I spent this New Year’s Day celebrating Paul’s birthday, too.  While taking roses to the cemetery, Joe asked me how I thought Paul would make his presence known to me this year.  Because it seems that Paul always does send a message, a reminder of his love, to me each January first.

“I’m not going to look for Paul’s message,” I told Joe as we stood by Paul’s headstone.  “He’ll make me notice whatever it is he wants me to see.”

I went about the day, heeding my mom’s advice that however I spent New Year’s Day was how I’d spend the whole year; a warning I think Mom used on my sister and me when we were children to keep us from fighting and whining for one complete day (nevertheless, we went on to do those very things the rest of the year).

I ate sauerkraut for good luck, a bizarre tradition inherited from long forgotten German relatives.  I don’t eat sauerkraut any other day except on New Year’s Day and I only eat it then at my mom’s insistence.

“You HAVE to eat sauerkraut on New Year’s Day.  Just one bite, even.  You HAVE to.”

Then, as the afternoon lazily drifted away, I drove Mom and Dad home from our sauerkraut eating excursion.

TASK REQUIREMENTS: Rewrite everything in the New Year's Day piece from "I ate sauerkraut" down to "sauerkraut eating excursion.", putting "pickled herring" wherever "sauerkraut" appears.

[Items from a data source]
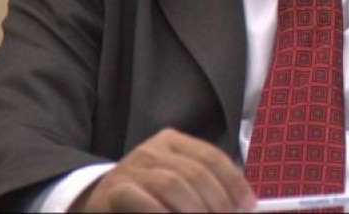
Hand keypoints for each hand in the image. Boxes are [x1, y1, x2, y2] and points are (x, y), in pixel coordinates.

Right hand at [72, 128, 254, 211]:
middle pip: (195, 172)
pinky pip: (146, 201)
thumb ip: (203, 187)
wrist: (100, 201)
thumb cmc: (146, 194)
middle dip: (216, 201)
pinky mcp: (117, 190)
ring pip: (173, 184)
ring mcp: (133, 168)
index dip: (233, 182)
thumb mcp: (176, 181)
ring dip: (195, 209)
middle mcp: (152, 149)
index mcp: (172, 142)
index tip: (247, 205)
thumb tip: (241, 204)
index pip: (211, 156)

RESULT:
I ate pickled herring for good luck, a bizarre tradition inherited from long forgotten German relatives.  I don’t eat pickled herring any other day except on New Year’s Day and I only eat it then at my mom’s insistence.

“You HAVE to eat pickled herring on New Year’s Day.  Just one bite, even.  You HAVE to.”

Then, as the afternoon lazily drifted away, I drove Mom and Dad home from our pickled herring eating excursion.